SET EXERCISE 1:
Do the following statements agree with the coordinate geometry solutions? Answer yes or no for each, quoting the deciding words of the solutions.
(a) The point found with the section formula in part (D) lies in the fourth quadrant.
(b) The triangle with vertices $A(-4,0)$, $B(4,0)$ and $C(0,3)$ is shown to be equilateral.
(c) The perpendicular bisector of a line segment passes through that segment's midpoint.
SET EXERCISE 2: Pick up the coordinate geometry solutions after their final sentence, about the diagonals of the parallelogram in part (B), and keep going from there.

>> Start EXCERPTED PASSAGE

Thus,the area of the triangle is $8$.

(C) Let the vertices be $A(-4,0), B(4,0),$ and $C(0,3)$.
Using the distance formula $d = \sqrt{(x_2 - x_1)^2 + (y_2 - y_1)^2}$:
$AB = \sqrt{(4 - (-4))^2 + (0 - 0)^2} = \sqrt{8^2 + 0^2} = 8$
$BC = \sqrt{(0 - 4)^2 + (3 - 0)^2} = \sqrt{(-4)^2 + 3^2} = \sqrt{16 + 9} = \sqrt{25} = 5$
$AC = \sqrt{(0 - (-4))^2 + (3 - 0)^2} = \sqrt{4^2 + 3^2} = \sqrt{16 + 9} = \sqrt{25} = 5$
Since $BC = AC = 5$,two sides of the triangle are equal.
Therefore,$\triangle ABC$ is an isosceles triangle.

(D) If $P(x, y)$ divides the line segment joining $A(x_1, y_1)$ and $B(x_2, y_2)$ internally in the ratio $m: n$,then the coordinates are given by the section formula:
$x = \frac{mx_2 + nx_1}{m + n}$ and $y = \frac{my_2 + ny_1}{m + n}$
Given that $x_1 = 7, y_1 = -6, x_2 = 3, y_2 = 4, m = 1$ and $n = 2$.
Substituting these values into the section formula:
$x = \frac{1(3) + 2(7)}{1 + 2} = \frac{3 + 14}{3} = \frac{17}{3}$
$y = \frac{1(4) + 2(-6)}{1 + 2} = \frac{4 - 12}{3} = -\frac{8}{3}$
Thus,the point is $(\frac{17}{3}, -\frac{8}{3})$.
Since the $x$-coordinate is positive and the $y$-coordinate is negative,the point lies in the $IV$ quadrant.

(A) We know that the perpendicular bisector of any line segment passes through the midpoint of that line segment.
The midpoint of the line segment joining the points $A(-2, -5)$ and $B(2, 5)$ is calculated using the midpoint formula:
Midpoint $= \left( \frac{x_1 + x_2}{2}, \frac{y_1 + y_2}{2} \right)$
Substituting the given coordinates:
Midpoint $= \left( \frac{-2 + 2}{2}, \frac{-5 + 5}{2} \right) = \left( \frac{0}{2}, \frac{0}{2} \right) = (0, 0)$
Since the perpendicular bisector must pass through the midpoint of the segment,the point $(0, 0)$ lies on the perpendicular bisector.

(B) Let the fourth vertex of the parallelogram be $D(x_4, y_4)$.
In a parallelogram,the diagonals bisect each other,which means the midpoint of diagonal $AC$ is the same as the midpoint of diagonal $BD$.

>> End EXCERPTED PASSAGE
>> Start ENTRIES PROVIDED

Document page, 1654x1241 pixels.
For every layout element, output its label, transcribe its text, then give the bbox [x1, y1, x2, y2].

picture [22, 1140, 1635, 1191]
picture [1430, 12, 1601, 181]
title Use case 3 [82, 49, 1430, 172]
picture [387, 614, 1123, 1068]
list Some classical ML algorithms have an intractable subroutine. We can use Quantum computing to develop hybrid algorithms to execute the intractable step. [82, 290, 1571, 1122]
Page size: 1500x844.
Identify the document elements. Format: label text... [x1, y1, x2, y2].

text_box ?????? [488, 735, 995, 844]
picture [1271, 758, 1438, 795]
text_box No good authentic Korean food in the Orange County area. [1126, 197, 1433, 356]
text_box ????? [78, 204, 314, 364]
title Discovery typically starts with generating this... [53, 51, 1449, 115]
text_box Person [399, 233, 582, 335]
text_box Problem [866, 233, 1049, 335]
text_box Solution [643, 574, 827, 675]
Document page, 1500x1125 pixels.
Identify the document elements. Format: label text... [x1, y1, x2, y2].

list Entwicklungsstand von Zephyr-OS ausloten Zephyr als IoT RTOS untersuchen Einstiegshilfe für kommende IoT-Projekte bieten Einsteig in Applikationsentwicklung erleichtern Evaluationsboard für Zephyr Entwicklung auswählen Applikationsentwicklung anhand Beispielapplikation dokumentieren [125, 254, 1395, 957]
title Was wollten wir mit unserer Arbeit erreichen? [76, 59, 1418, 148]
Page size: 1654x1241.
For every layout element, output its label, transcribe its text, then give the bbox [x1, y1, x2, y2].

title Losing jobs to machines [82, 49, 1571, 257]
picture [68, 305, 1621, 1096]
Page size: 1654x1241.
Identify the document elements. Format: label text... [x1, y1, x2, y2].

>> End ENTRIES PROVIDED

TASK ANSWER 1:
(a) Yes: "the point lies in the $IV$ quadrant"
(b) No: "is an isosceles triangle"
(c) Yes: "the perpendicular bisector of any line segment passes through the midpoint of that line segment"

TASK ANSWER 2:
The midpoint formula for a line segment with endpoints $(x_1, y_1)$ and $(x_2, y_2)$ is $\left(\frac{x_1+x_2}{2}, \frac{y_1+y_2}{2}\right)$.
Midpoint of $AC = \left(\frac{-2+8}{2}, \frac{3+3}{2}\right) = \left(\frac{6}{2}, \frac{6}{2}\right) = (3,3)$.
Midpoint of $BD = \left(\frac{6+x_4}{2}, \frac{7+y_4}{2}\right)$.
Since the midpoints are equal:
$\frac{6+x_4}{2} = 3 \Rightarrow 6+x_4 = 6 \Rightarrow x_4 = 0$.
$\frac{7+y_4}{2} = 3 \Rightarrow 7+y_4 = 6 \Rightarrow y_4 = -1$.
Thus,the fourth vertex $D$ is $(0,-1)$.

(C) Given that the point $P(2,1)$ lies on the line segment joining the points $A(4,2)$ and $B(8,4)$.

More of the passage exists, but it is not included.